• **WHAT YOU NEED TO DO**: Repeat the data below in full and exactly.

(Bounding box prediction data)
========================

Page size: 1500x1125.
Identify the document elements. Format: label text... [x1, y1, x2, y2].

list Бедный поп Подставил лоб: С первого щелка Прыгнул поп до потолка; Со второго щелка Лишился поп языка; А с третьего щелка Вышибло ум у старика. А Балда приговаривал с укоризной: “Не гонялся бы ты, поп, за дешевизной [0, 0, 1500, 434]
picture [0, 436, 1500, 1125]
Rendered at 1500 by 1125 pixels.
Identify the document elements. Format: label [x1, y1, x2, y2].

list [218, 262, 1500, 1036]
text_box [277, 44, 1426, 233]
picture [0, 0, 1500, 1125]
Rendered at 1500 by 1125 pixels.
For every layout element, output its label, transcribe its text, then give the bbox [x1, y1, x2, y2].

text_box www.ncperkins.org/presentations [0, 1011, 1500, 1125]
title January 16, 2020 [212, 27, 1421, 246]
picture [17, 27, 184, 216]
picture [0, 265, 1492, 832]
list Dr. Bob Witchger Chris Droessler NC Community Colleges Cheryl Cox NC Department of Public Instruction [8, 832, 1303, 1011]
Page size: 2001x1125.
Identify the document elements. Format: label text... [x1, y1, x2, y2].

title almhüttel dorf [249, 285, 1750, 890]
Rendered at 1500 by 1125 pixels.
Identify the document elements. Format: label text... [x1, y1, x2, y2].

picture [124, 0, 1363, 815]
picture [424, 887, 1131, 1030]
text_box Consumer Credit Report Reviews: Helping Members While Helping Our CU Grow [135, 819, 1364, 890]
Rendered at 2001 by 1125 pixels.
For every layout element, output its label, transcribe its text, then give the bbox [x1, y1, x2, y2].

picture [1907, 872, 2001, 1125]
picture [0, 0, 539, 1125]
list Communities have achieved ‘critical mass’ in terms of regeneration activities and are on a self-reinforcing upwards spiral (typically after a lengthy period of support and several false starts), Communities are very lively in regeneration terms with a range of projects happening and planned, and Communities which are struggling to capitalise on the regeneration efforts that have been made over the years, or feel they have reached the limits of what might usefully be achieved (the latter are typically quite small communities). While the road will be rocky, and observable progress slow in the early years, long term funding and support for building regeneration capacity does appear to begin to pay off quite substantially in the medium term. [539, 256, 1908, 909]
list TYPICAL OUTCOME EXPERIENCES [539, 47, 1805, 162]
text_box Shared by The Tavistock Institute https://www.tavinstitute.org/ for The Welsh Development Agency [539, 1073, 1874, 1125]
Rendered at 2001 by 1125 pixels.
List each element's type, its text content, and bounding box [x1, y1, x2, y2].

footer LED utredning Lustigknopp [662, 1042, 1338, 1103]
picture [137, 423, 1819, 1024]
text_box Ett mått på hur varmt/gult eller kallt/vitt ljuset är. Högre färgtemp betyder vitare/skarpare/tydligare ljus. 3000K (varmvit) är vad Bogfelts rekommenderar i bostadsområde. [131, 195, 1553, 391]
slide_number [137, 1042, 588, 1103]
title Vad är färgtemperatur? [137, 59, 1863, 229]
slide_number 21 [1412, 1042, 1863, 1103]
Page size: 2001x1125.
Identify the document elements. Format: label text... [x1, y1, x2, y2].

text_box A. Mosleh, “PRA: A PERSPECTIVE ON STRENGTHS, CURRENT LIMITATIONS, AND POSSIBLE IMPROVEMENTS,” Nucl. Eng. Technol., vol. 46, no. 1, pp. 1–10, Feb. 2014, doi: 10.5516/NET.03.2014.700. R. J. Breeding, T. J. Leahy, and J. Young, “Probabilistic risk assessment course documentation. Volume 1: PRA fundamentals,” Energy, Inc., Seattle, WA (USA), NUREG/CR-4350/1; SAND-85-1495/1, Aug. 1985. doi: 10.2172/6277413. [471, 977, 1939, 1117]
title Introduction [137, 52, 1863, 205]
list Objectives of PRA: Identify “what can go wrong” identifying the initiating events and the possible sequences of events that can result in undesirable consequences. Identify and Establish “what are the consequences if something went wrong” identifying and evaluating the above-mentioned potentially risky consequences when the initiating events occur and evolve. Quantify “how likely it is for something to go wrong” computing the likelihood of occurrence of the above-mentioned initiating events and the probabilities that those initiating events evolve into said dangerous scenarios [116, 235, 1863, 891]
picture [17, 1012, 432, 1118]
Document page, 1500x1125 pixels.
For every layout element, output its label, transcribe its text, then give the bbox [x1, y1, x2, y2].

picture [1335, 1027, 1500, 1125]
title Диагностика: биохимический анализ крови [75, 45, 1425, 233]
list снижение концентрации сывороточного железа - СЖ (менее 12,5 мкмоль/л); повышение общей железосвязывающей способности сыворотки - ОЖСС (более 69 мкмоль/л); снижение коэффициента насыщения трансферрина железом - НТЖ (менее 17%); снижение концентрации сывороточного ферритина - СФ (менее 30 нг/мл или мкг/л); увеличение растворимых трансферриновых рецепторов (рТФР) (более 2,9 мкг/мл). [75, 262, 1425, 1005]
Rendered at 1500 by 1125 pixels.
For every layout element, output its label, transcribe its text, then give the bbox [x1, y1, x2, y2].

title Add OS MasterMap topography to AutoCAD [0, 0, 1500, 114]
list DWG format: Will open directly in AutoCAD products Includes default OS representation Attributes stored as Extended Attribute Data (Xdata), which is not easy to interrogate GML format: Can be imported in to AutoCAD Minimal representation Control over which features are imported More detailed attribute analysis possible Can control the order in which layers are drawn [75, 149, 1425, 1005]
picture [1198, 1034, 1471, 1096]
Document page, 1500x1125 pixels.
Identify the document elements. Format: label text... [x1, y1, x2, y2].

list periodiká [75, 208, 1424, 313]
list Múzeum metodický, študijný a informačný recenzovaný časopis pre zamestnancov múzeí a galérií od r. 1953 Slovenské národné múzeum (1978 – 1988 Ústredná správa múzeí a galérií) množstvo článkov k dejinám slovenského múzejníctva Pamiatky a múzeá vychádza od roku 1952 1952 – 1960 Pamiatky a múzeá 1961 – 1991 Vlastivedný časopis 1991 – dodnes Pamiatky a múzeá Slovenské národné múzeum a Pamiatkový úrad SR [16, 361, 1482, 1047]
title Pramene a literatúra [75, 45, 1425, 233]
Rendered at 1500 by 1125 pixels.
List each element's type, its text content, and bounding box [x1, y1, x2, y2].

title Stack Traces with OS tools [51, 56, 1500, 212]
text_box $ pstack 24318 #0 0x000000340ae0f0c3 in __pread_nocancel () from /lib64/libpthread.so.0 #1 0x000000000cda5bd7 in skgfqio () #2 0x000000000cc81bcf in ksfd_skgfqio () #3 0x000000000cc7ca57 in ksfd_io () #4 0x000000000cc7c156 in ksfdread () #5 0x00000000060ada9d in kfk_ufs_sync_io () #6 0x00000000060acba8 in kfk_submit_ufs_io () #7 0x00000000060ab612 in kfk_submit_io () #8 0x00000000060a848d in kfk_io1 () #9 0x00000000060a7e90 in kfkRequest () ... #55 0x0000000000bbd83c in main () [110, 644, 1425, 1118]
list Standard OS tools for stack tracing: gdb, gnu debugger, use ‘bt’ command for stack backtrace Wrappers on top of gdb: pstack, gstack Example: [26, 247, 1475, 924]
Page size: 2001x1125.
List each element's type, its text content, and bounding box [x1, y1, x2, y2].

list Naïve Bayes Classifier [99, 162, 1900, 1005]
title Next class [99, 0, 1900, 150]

========================

• **ANSWER BOX**:
Page size: 1500x1125.
Identify the document elements. Format: label text... [x1, y1, x2, y2].

list Бедный поп Подставил лоб: С первого щелка Прыгнул поп до потолка; Со второго щелка Лишился поп языка; А с третьего щелка Вышибло ум у старика. А Балда приговаривал с укоризной: “Не гонялся бы ты, поп, за дешевизной [0, 0, 1500, 434]
picture [0, 436, 1500, 1125]
Rendered at 1500 by 1125 pixels.
Identify the document elements. Format: label [x1, y1, x2, y2].

list [218, 262, 1500, 1036]
text_box [277, 44, 1426, 233]
picture [0, 0, 1500, 1125]
Rendered at 1500 by 1125 pixels.
For every layout element, output its label, transcribe its text, then give the bbox [x1, y1, x2, y2].

text_box www.ncperkins.org/presentations [0, 1011, 1500, 1125]
title January 16, 2020 [212, 27, 1421, 246]
picture [17, 27, 184, 216]
picture [0, 265, 1492, 832]
list Dr. Bob Witchger Chris Droessler NC Community Colleges Cheryl Cox NC Department of Public Instruction [8, 832, 1303, 1011]
Page size: 2001x1125.
Identify the document elements. Format: label text... [x1, y1, x2, y2].

title almhüttel dorf [249, 285, 1750, 890]
Rendered at 1500 by 1125 pixels.
Identify the document elements. Format: label text... [x1, y1, x2, y2].

picture [124, 0, 1363, 815]
picture [424, 887, 1131, 1030]
text_box Consumer Credit Report Reviews: Helping Members While Helping Our CU Grow [135, 819, 1364, 890]
Rendered at 2001 by 1125 pixels.
For every layout element, output its label, transcribe its text, then give the bbox [x1, y1, x2, y2].

picture [1907, 872, 2001, 1125]
picture [0, 0, 539, 1125]
list Communities have achieved ‘critical mass’ in terms of regeneration activities and are on a self-reinforcing upwards spiral (typically after a lengthy period of support and several false starts), Communities are very lively in regeneration terms with a range of projects happening and planned, and Communities which are struggling to capitalise on the regeneration efforts that have been made over the years, or feel they have reached the limits of what might usefully be achieved (the latter are typically quite small communities). While the road will be rocky, and observable progress slow in the early years, long term funding and support for building regeneration capacity does appear to begin to pay off quite substantially in the medium term. [539, 256, 1908, 909]
list TYPICAL OUTCOME EXPERIENCES [539, 47, 1805, 162]
text_box Shared by The Tavistock Institute https://www.tavinstitute.org/ for The Welsh Development Agency [539, 1073, 1874, 1125]
Rendered at 2001 by 1125 pixels.
List each element's type, its text content, and bounding box [x1, y1, x2, y2].

footer LED utredning Lustigknopp [662, 1042, 1338, 1103]
picture [137, 423, 1819, 1024]
text_box Ett mått på hur varmt/gult eller kallt/vitt ljuset är. Högre färgtemp betyder vitare/skarpare/tydligare ljus. 3000K (varmvit) är vad Bogfelts rekommenderar i bostadsområde. [131, 195, 1553, 391]
slide_number [137, 1042, 588, 1103]
title Vad är färgtemperatur? [137, 59, 1863, 229]
slide_number 21 [1412, 1042, 1863, 1103]
Page size: 2001x1125.
Identify the document elements. Format: label text... [x1, y1, x2, y2].

text_box A. Mosleh, “PRA: A PERSPECTIVE ON STRENGTHS, CURRENT LIMITATIONS, AND POSSIBLE IMPROVEMENTS,” Nucl. Eng. Technol., vol. 46, no. 1, pp. 1–10, Feb. 2014, doi: 10.5516/NET.03.2014.700. R. J. Breeding, T. J. Leahy, and J. Young, “Probabilistic risk assessment course documentation. Volume 1: PRA fundamentals,” Energy, Inc., Seattle, WA (USA), NUREG/CR-4350/1; SAND-85-1495/1, Aug. 1985. doi: 10.2172/6277413. [471, 977, 1939, 1117]
title Introduction [137, 52, 1863, 205]
list Objectives of PRA: Identify “what can go wrong” identifying the initiating events and the possible sequences of events that can result in undesirable consequences. Identify and Establish “what are the consequences if something went wrong” identifying and evaluating the above-mentioned potentially risky consequences when the initiating events occur and evolve. Quantify “how likely it is for something to go wrong” computing the likelihood of occurrence of the above-mentioned initiating events and the probabilities that those initiating events evolve into said dangerous scenarios [116, 235, 1863, 891]
picture [17, 1012, 432, 1118]
Document page, 1500x1125 pixels.
For every layout element, output its label, transcribe its text, then give the bbox [x1, y1, x2, y2].

picture [1335, 1027, 1500, 1125]
title Диагностика: биохимический анализ крови [75, 45, 1425, 233]
list снижение концентрации сывороточного железа - СЖ (менее 12,5 мкмоль/л); повышение общей железосвязывающей способности сыворотки - ОЖСС (более 69 мкмоль/л); снижение коэффициента насыщения трансферрина железом - НТЖ (менее 17%); снижение концентрации сывороточного ферритина - СФ (менее 30 нг/мл или мкг/л); увеличение растворимых трансферриновых рецепторов (рТФР) (более 2,9 мкг/мл). [75, 262, 1425, 1005]
Rendered at 1500 by 1125 pixels.
For every layout element, output its label, transcribe its text, then give the bbox [x1, y1, x2, y2].

title Add OS MasterMap topography to AutoCAD [0, 0, 1500, 114]
list DWG format: Will open directly in AutoCAD products Includes default OS representation Attributes stored as Extended Attribute Data (Xdata), which is not easy to interrogate GML format: Can be imported in to AutoCAD Minimal representation Control over which features are imported More detailed attribute analysis possible Can control the order in which layers are drawn [75, 149, 1425, 1005]
picture [1198, 1034, 1471, 1096]
Document page, 1500x1125 pixels.
Identify the document elements. Format: label text... [x1, y1, x2, y2].

list periodiká [75, 208, 1424, 313]
list Múzeum metodický, študijný a informačný recenzovaný časopis pre zamestnancov múzeí a galérií od r. 1953 Slovenské národné múzeum (1978 – 1988 Ústredná správa múzeí a galérií) množstvo článkov k dejinám slovenského múzejníctva Pamiatky a múzeá vychádza od roku 1952 1952 – 1960 Pamiatky a múzeá 1961 – 1991 Vlastivedný časopis 1991 – dodnes Pamiatky a múzeá Slovenské národné múzeum a Pamiatkový úrad SR [16, 361, 1482, 1047]
title Pramene a literatúra [75, 45, 1425, 233]
Rendered at 1500 by 1125 pixels.
List each element's type, its text content, and bounding box [x1, y1, x2, y2].

title Stack Traces with OS tools [51, 56, 1500, 212]
text_box $ pstack 24318 #0 0x000000340ae0f0c3 in __pread_nocancel () from /lib64/libpthread.so.0 #1 0x000000000cda5bd7 in skgfqio () #2 0x000000000cc81bcf in ksfd_skgfqio () #3 0x000000000cc7ca57 in ksfd_io () #4 0x000000000cc7c156 in ksfdread () #5 0x00000000060ada9d in kfk_ufs_sync_io () #6 0x00000000060acba8 in kfk_submit_ufs_io () #7 0x00000000060ab612 in kfk_submit_io () #8 0x00000000060a848d in kfk_io1 () #9 0x00000000060a7e90 in kfkRequest () ... #55 0x0000000000bbd83c in main () [110, 644, 1425, 1118]
list Standard OS tools for stack tracing: gdb, gnu debugger, use ‘bt’ command for stack backtrace Wrappers on top of gdb: pstack, gstack Example: [26, 247, 1475, 924]
Page size: 2001x1125.
List each element's type, its text content, and bounding box [x1, y1, x2, y2].

list Naïve Bayes Classifier [99, 162, 1900, 1005]
title Next class [99, 0, 1900, 150]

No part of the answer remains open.